Province brings in rules to prevent random street checks by police

REGINA — The Saskatchewan Police Commission is telling officers not to randomly stop people on the street and ask for information.

The commission also reminded people Wednesday that they are under no obligation to talk to police if they are stopped.

“Members of the public … are free to walk away at any time,” the commission said in a news release.

The police commission is bringing in a new policy which spells out that people can’t be stopped based on their race or just because they are in a high-crime area.

The commission, which regulates municipal and First Nations police forces, refers to the practice as contact interviews, but the terms carding or street checks have been used in other provinces.
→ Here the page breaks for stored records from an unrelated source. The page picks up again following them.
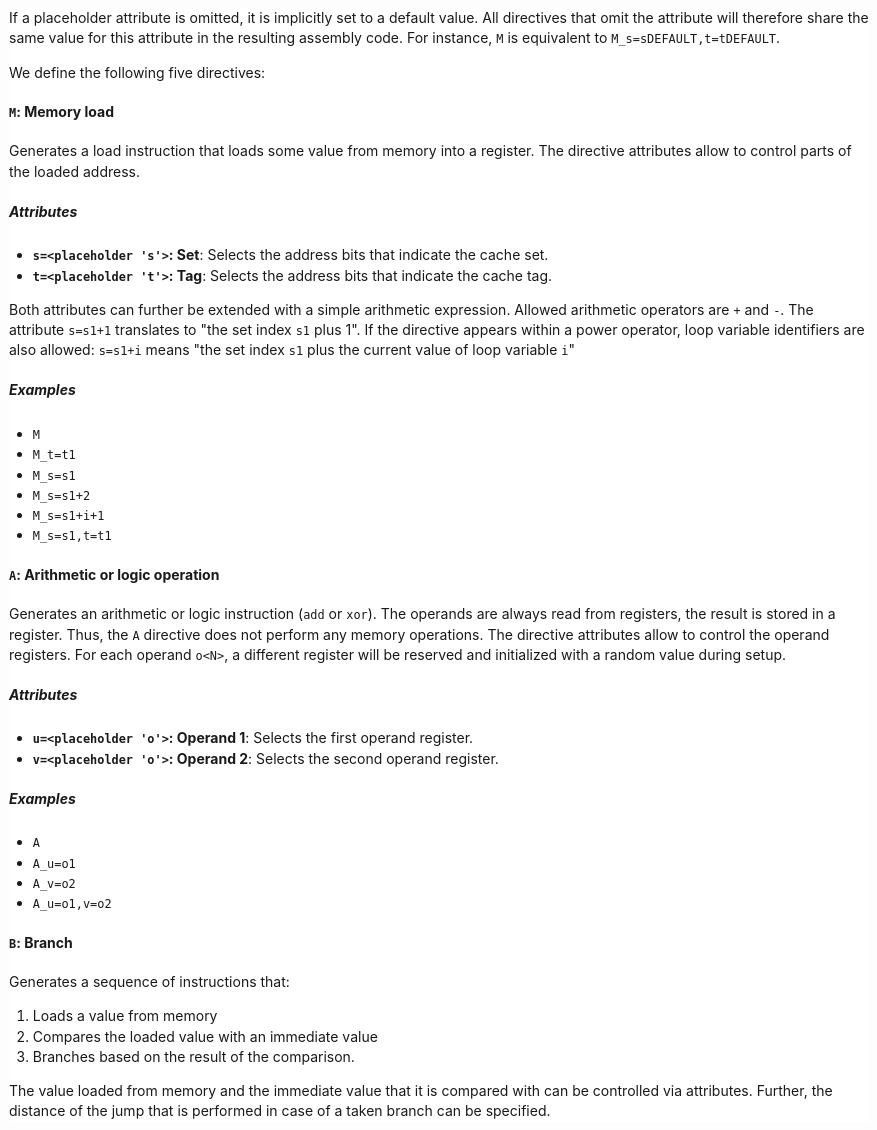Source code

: If a placeholder attribute is omitted, it is implicitly set to a default value. All directives that omit the attribute will therefore share the same value for this attribute in the resulting assembly code. For instance, `M` is equivalent to `M_s=sDEFAULT,t=tDEFAULT`.

We define the following five directives:

#### `M`: Memory load

Generates a load instruction that loads some value from memory into a register. The directive attributes allow to control parts of the loaded address.

##### Attributes
- **`s=<placeholder 's'>`: Set**: Selects the address bits that indicate the cache set.
- **`t=<placeholder 't'>`: Tag**: Selects the address bits that indicate the cache tag.

Both attributes can further be extended with a simple arithmetic expression. Allowed arithmetic operators are `+` and `-`. The attribute `s=s1+1` translates to "the set index `s1` plus 1". If the directive appears within a power operator, loop variable identifiers are also allowed: `s=s1+i` means "the set index `s1` plus the current value of loop variable `i`"

##### Examples
- `M`
- `M_t=t1`
- `M_s=s1`
- `M_s=s1+2`
- `M_s=s1+i+1`
- `M_s=s1,t=t1`

#### `A`: Arithmetic or logic operation

Generates an arithmetic or logic instruction (`add` or `xor`). The operands are always read from registers, the result is stored in a register. Thus, the `A` directive does not perform any memory operations. The directive attributes allow to control the operand registers. For each operand `o<N>`, a different register will be reserved and initialized with a random value during setup.

##### Attributes
- **`u=<placeholder 'o'>`: Operand 1**: Selects the first operand register.
- **`v=<placeholder 'o'>`: Operand 2**: Selects the second operand register.

##### Examples
- `A`
- `A_u=o1`
- `A_v=o2`
- `A_u=o1,v=o2`

#### `B`: Branch

Generates a sequence of instructions that:
1. Loads a value from memory
2. Compares the loaded value with an immediate value
3. Branches based on the result of the comparison.

The value loaded from memory and the immediate value that it is compared with can be controlled via attributes. Further, the distance of the jump that is performed in case of a taken branch can be specified.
Minority groups have raised concerns, saying they are unfairly targeted by officers.

Chris Kortright from the Saskatchewan Coalition Against Racism said that it’s problematic for the commission to word the process as voluntary.

“It’s fundamentally ignoring the relationship most citizens, especially Indigenous and marginalized people, have with the police,” Kortright said.

“When a cop calls you over and demands to see your ID and starts asking you questions, most individuals don’t feel like they have the right to refuse that.”

Commission chair Neil Robertson said the agency deliberately avoided the term carding because it wanted to use a neutral term.